Lens and sensor metadata
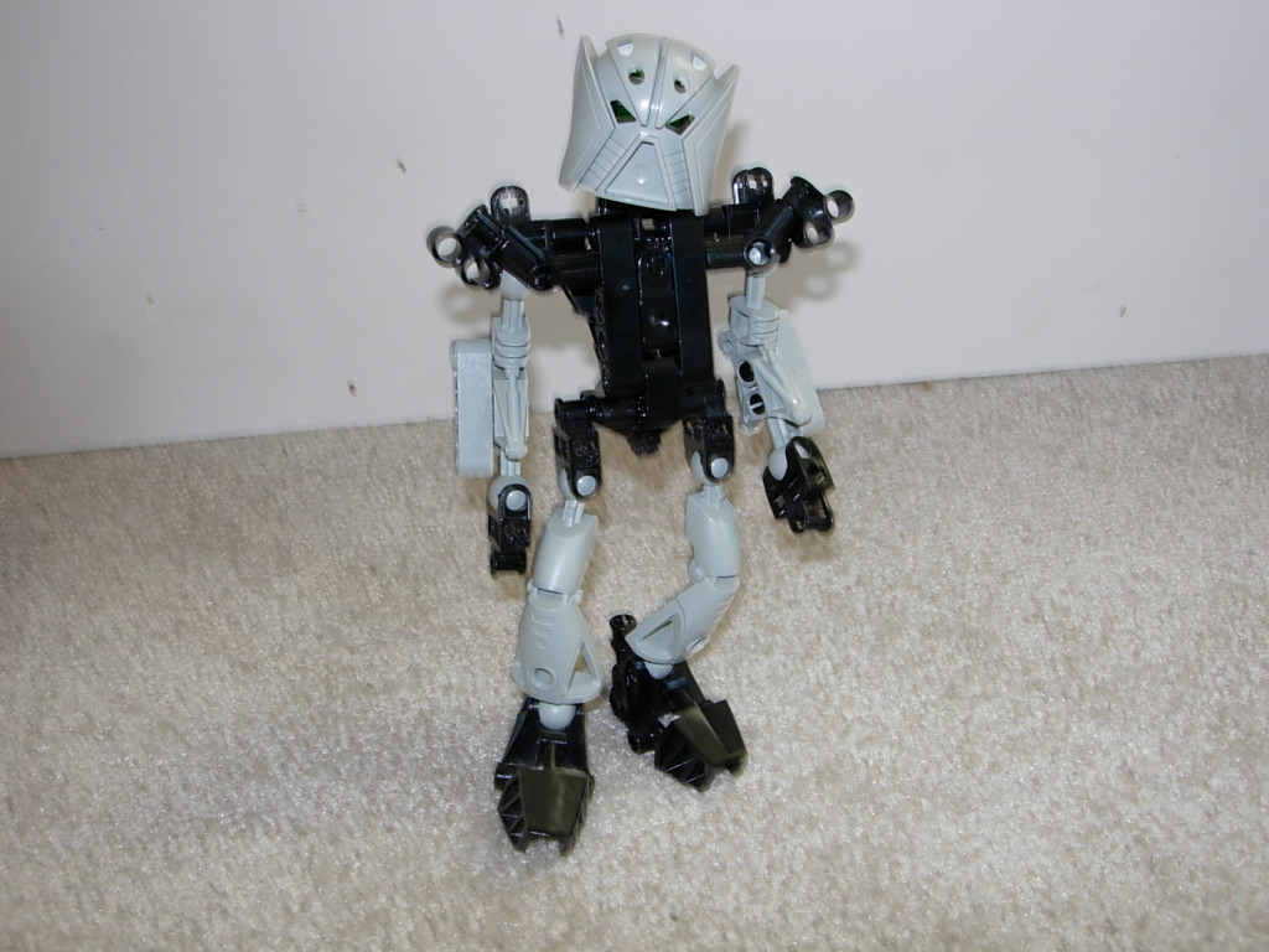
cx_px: 634
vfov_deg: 37.7
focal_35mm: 38
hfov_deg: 49.0
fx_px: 1393
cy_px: 476
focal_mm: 7.8
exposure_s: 1/6.5
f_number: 4.8
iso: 79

Task prompt » Retype the data exactly as it stands, but keep the images out of your copy.

Response to this exercise »
cx_px: 634
vfov_deg: 37.7
focal_35mm: 38
hfov_deg: 49.0
fx_px: 1393
cy_px: 476
focal_mm: 7.8
exposure_s: 1/6.5
f_number: 4.8
iso: 79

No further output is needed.